## Assignment
Please put each line of the listing below into a numbered list, leaving out any blank lines.

## Stored items
+ + +

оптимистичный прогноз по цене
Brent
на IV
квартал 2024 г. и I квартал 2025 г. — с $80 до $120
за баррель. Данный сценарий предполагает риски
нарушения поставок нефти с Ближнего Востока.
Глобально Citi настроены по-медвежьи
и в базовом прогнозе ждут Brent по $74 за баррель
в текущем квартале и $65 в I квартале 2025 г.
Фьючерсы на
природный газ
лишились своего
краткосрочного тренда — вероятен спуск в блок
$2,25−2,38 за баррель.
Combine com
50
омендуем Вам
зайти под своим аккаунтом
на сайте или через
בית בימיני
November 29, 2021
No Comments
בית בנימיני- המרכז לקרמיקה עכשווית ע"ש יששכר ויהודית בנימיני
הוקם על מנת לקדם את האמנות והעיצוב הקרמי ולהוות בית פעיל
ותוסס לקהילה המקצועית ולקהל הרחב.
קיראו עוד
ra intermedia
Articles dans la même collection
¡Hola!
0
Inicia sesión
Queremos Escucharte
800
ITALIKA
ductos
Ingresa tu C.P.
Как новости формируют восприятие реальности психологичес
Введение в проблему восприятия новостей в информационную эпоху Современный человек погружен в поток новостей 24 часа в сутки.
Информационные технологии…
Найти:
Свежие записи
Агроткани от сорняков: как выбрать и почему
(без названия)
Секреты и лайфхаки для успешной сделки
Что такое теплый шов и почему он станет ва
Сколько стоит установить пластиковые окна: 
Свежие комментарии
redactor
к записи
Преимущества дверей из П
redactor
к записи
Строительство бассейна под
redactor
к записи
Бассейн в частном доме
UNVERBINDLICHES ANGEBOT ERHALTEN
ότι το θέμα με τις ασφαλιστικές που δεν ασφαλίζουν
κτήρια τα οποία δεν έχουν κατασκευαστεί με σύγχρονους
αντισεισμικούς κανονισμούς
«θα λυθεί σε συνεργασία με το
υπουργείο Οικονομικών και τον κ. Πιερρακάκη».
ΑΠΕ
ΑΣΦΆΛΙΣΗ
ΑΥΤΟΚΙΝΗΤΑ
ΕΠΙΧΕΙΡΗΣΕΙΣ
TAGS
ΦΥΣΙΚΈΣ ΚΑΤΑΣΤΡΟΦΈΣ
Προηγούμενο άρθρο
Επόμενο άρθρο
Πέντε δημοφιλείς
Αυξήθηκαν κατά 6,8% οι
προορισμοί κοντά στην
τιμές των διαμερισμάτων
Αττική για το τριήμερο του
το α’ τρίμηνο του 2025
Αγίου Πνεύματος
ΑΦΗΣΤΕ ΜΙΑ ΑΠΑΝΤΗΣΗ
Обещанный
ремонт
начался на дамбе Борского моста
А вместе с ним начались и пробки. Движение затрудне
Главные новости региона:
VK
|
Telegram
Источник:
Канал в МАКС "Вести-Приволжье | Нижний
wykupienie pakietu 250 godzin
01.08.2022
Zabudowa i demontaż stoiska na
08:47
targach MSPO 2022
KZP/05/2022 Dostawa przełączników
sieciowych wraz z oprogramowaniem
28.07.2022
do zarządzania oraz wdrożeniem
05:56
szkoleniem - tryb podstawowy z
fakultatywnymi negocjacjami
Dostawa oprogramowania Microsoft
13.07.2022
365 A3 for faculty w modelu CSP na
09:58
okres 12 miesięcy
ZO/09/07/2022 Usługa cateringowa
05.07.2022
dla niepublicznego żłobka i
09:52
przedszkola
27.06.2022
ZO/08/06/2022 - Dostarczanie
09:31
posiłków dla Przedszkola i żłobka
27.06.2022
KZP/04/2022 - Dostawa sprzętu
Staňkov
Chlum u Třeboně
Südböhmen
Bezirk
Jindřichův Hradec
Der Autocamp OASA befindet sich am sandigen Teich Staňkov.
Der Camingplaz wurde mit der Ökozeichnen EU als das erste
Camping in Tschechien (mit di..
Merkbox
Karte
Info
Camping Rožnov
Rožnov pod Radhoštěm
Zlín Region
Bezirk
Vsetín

+ + +

## Task solution
1. оптимистичный прогноз по цене
2. Brent
3. на IV
4. квартал 2024 г. и I квартал 2025 г. — с $80 до $120
5. за баррель. Данный сценарий предполагает риски
6. нарушения поставок нефти с Ближнего Востока.
7. Глобально Citi настроены по-медвежьи
8. и в базовом прогнозе ждут Brent по $74 за баррель
9. в текущем квартале и $65 в I квартале 2025 г.
10. Фьючерсы на
11. природный газ
12. лишились своего
13. краткосрочного тренда — вероятен спуск в блок
14. $2,25−2,38 за баррель.
15. Combine com
16. 50
17. омендуем Вам
18. зайти под своим аккаунтом
19. на сайте или через
20. בית בימיני
21. November 29, 2021
22. No Comments
23. בית בנימיני- המרכז לקרמיקה עכשווית ע"ש יששכר ויהודית בנימיני
24. הוקם על מנת לקדם את האמנות והעיצוב הקרמי ולהוות בית פעיל
25. ותוסס לקהילה המקצועית ולקהל הרחב.
26. קיראו עוד
27. ra intermedia
28. Articles dans la même collection
29. ¡Hola!
30. 0
31. Inicia sesión
32. Queremos Escucharte
33. 800
34. ITALIKA
35. ductos
36. Ingresa tu C.P.
37. Как новости формируют восприятие реальности психологичес
38. Введение в проблему восприятия новостей в информационную эпоху Современный человек погружен в поток новостей 24 часа в сутки.
39. Информационные технологии…
40. Найти:
41. Свежие записи
42. Агроткани от сорняков: как выбрать и почему
43. (без названия)
44. Секреты и лайфхаки для успешной сделки
45. Что такое теплый шов и почему он станет ва
46. Сколько стоит установить пластиковые окна: 
47. Свежие комментарии
48. redactor
49. к записи
50. Преимущества дверей из П
51. redactor
52. к записи
53. Строительство бассейна под
54. redactor
55. к записи
56. Бассейн в частном доме
57. UNVERBINDLICHES ANGEBOT ERHALTEN
58. ότι το θέμα με τις ασφαλιστικές που δεν ασφαλίζουν
59. κτήρια τα οποία δεν έχουν κατασκευαστεί με σύγχρονους
60. αντισεισμικούς κανονισμούς
61. «θα λυθεί σε συνεργασία με το
62. υπουργείο Οικονομικών και τον κ. Πιερρακάκη».
63. ΑΠΕ
64. ΑΣΦΆΛΙΣΗ
65. ΑΥΤΟΚΙΝΗΤΑ
66. ΕΠΙΧΕΙΡΗΣΕΙΣ
67. TAGS
68. ΦΥΣΙΚΈΣ ΚΑΤΑΣΤΡΟΦΈΣ
69. Προηγούμενο άρθρο
70. Επόμενο άρθρο
71. Πέντε δημοφιλείς
72. Αυξήθηκαν κατά 6,8% οι
73. προορισμοί κοντά στην
74. τιμές των διαμερισμάτων
75. Αττική για το τριήμερο του
76. το α’ τρίμηνο του 2025
77. Αγίου Πνεύματος
78. ΑΦΗΣΤΕ ΜΙΑ ΑΠΑΝΤΗΣΗ
79. Обещанный
80. ремонт
81. начался на дамбе Борского моста
82. А вместе с ним начались и пробки. Движение затрудне
83. Главные новости региона:
84. VK
85. |
86. Telegram
87. Источник:
88. Канал в МАКС "Вести-Приволжье | Нижний
89. wykupienie pakietu 250 godzin
90. 01.08.2022
91. Zabudowa i demontaż stoiska na
92. 08:47
93. targach MSPO 2022
94. KZP/05/2022 Dostawa przełączników
95. sieciowych wraz z oprogramowaniem
96. 28.07.2022
97. do zarządzania oraz wdrożeniem
98. 05:56
99. szkoleniem - tryb podstawowy z
100. fakultatywnymi negocjacjami
101. Dostawa oprogramowania Microsoft
102. 13.07.2022
103. 365 A3 for faculty w modelu CSP na
104. 09:58
105. okres 12 miesięcy
106. ZO/09/07/2022 Usługa cateringowa
107. 05.07.2022
108. dla niepublicznego żłobka i
109. 09:52
110. przedszkola
111. 27.06.2022
112. ZO/08/06/2022 - Dostarczanie
113. 09:31
114. posiłków dla Przedszkola i żłobka
115. 27.06.2022
116. KZP/04/2022 - Dostawa sprzętu
117. Staňkov
118. Chlum u Třeboně
119. Südböhmen
120. Bezirk
121. Jindřichův Hradec
122. Der Autocamp OASA befindet sich am sandigen Teich Staňkov.
123. Der Camingplaz wurde mit der Ökozeichnen EU als das erste
124. Camping in Tschechien (mit di..
125. Merkbox
126. Karte
127. Info
128. Camping Rožnov
129. Rožnov pod Radhoštěm
130. Zlín Region
131. Bezirk
132. Vsetín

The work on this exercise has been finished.